There are some pretty sweeping and unsupported statements here. If you actually read the paper itself you will find that there is a mass of information derived from cell culture under extreme (zero glucose, high glutamate) conditions which, while it does allow picking out the details of why PKCζ deletion might be so bad, tells you little about real life progression of cancer.
The group made two attempts to transfer their information from cell culture to something resembling real life. One approach was that they investigated, observationally, humans with colorectal cancer.
They found that in these people the outlook is worse if their particular cancer is PKCζ negative. Fair enough. However, attempted glucose restriction applied to humans with colorectal cancer is not exactly a widespread practice and was not mentioned in these patients. So it seems to be a reasonable assumption that those folks with PKCζ negative cancers are dying at an accelerated rate under glucose replete conditions, not under the conditions used in cell culture experiments. But we don't know for sure, there is no information about the blood chemistry or nutritional management of the patients.
The epic fail in the paper comes with the obligatory mouse model, tacked on near the end.
All you have to do is to mate cancer prone mice with mice which are PKCζ negative and a proportion of their offspring will be cancer prone and either PKCζ positive or negative. You can then test your hypothesis that glucose restriction promotes aggressive growth in PKCζ negative cancer prone mice, whose cancers will clearly be PKCζ negative too.
This should be easy.
Just feed the PKCζ negative mice something like that lovely F3666 ketogenic diet and compare them to those fed standard crapinabag. Obviously the low glucose levels from the ketogenic diet will promote early death in the PKCζ negative group as metabolism switches from glucose to glutamine and the cells develop an aggressive phenotype. The cell cultures say this will happen.
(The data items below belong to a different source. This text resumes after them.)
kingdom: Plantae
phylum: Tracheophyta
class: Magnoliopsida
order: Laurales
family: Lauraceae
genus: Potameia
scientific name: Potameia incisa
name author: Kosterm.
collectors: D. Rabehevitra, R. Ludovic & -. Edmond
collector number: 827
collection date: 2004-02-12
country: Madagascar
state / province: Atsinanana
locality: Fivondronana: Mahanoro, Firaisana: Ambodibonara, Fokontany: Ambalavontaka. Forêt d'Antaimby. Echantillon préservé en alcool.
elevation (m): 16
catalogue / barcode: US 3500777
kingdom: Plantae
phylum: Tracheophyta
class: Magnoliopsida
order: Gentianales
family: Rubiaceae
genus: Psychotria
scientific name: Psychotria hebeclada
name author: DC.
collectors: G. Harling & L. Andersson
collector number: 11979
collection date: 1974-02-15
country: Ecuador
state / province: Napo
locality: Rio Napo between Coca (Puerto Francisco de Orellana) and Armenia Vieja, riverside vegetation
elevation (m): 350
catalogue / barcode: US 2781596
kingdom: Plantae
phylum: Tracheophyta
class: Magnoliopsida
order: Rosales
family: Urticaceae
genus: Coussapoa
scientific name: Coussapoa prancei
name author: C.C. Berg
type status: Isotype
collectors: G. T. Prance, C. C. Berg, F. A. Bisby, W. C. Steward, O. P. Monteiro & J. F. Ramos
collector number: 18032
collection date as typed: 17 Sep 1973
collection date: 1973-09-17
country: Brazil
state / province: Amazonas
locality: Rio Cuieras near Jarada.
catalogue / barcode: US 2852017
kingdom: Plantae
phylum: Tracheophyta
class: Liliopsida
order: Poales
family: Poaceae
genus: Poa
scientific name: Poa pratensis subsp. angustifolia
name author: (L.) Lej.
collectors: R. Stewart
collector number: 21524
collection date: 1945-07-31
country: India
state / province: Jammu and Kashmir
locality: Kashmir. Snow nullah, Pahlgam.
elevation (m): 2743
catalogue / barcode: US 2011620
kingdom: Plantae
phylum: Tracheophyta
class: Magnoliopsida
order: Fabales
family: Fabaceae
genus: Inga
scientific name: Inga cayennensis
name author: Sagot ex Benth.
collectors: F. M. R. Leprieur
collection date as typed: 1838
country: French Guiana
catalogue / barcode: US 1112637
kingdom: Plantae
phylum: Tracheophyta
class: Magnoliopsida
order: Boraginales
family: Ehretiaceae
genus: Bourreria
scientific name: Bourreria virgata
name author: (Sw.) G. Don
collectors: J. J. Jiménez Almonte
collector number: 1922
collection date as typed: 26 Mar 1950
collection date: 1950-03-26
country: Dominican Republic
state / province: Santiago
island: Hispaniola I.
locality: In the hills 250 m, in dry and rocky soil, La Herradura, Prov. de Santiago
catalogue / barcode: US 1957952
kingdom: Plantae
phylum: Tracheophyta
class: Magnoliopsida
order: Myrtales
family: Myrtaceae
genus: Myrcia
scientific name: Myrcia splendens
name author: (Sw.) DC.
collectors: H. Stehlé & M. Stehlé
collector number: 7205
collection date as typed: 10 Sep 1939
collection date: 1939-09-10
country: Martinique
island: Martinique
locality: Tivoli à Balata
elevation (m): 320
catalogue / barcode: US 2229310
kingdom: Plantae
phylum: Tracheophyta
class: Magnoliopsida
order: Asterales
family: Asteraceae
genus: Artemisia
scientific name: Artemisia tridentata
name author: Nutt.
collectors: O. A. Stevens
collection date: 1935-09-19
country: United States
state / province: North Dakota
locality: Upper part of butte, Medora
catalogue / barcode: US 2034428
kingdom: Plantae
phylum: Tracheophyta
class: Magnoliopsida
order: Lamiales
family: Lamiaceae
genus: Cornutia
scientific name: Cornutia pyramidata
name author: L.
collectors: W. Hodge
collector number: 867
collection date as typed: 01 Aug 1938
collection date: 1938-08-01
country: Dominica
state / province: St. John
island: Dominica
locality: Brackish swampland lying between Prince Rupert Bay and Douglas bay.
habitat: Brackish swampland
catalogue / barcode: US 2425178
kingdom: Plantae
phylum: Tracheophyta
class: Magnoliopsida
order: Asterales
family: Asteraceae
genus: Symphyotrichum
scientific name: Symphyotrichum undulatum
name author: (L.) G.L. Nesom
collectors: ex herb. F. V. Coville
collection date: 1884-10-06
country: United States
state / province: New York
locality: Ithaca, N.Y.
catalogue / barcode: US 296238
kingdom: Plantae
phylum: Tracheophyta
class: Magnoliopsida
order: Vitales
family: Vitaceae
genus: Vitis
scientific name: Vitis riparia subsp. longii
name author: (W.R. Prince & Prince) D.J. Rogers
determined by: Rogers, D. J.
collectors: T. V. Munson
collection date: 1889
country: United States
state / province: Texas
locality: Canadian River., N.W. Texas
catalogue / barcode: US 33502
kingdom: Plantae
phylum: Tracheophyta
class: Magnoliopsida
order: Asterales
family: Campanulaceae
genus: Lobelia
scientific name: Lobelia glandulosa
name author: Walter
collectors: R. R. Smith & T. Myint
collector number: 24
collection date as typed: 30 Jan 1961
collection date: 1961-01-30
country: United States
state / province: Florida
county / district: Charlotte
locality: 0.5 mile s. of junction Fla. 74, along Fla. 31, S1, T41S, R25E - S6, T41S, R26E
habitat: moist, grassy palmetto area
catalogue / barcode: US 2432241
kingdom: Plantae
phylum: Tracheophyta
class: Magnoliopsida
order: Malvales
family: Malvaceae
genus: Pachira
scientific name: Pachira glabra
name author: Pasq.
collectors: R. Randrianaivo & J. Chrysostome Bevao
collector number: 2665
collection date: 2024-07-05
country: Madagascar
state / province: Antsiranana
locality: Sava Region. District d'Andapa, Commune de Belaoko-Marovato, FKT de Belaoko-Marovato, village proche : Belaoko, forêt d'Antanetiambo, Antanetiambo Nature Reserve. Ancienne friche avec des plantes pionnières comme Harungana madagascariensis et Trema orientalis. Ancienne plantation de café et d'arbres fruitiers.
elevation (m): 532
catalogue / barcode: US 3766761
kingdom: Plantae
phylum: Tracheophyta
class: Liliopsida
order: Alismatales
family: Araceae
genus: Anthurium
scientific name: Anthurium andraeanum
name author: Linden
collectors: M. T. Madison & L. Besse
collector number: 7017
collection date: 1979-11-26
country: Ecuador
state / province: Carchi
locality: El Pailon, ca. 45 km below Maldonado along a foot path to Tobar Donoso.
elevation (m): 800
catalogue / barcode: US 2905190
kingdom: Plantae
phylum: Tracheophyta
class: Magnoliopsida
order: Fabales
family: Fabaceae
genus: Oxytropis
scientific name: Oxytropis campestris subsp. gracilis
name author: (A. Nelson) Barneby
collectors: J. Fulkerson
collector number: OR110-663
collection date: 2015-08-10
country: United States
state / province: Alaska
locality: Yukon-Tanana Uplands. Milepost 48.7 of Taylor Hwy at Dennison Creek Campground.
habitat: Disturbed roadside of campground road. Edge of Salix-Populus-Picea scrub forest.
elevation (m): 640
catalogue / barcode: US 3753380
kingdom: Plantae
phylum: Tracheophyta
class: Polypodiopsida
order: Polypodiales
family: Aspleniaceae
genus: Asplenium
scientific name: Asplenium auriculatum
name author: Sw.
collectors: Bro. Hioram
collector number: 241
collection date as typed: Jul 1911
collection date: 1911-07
But they didn't do this. They actually fed D12079B vs crapinabag.
What is D12079B, you may ask, that you would use it to show that glucose restriction is Badness for PKCζ negative cancer victims?
D12079B is a typical Western Diet, sucrose/butter derived and is specifically marketed to produce metabolic syndrome in mice. Hyperglycaemia with hyperinsulinaemia. The exact, absolute, reliable opposite of the zero glucose used in all of the cell culture work.
Under glucose excess the animals with PKCζ knockout SHOULD have done at least as well as those on crapinabag, because all the cell culture work showed excess cancer growth during glucose RESTRICTION.
But this didn't happen. Under glucose excess the PKCζ knockouts died fastest of all the groups examined.
Let's just emphasise: At no point did the researchers attempt to limit glucose supply in anything even remotely resembling a live animal.
Does glucose restriction promote and aggressive cancer phenotype through a switch to glutamine metabolism, outside of cell culture?
No one knows. Certainly not the authors of the paper and don't get me started on the press release scribbler.
Personally I'm cautious about ketogenic diets in cancer. I'd expect them to do some good but only time will tell how much good and in which cancers.
But I can see a cop-out in a research paper a mile off. Did they try a few mice on F6333 and fail to report it because F6333 was protective? Or did they simply not dare test their hypothesis? At some stage there was a meeting of the senior researchers where the (extremely expensive) transition to a mouse model was discussed. They did not just stick a needle in a list of diets to choose D12079B. Years of work suggested looking at glucose restriction. They deliberately did the opposite. I shake my head in disbelief.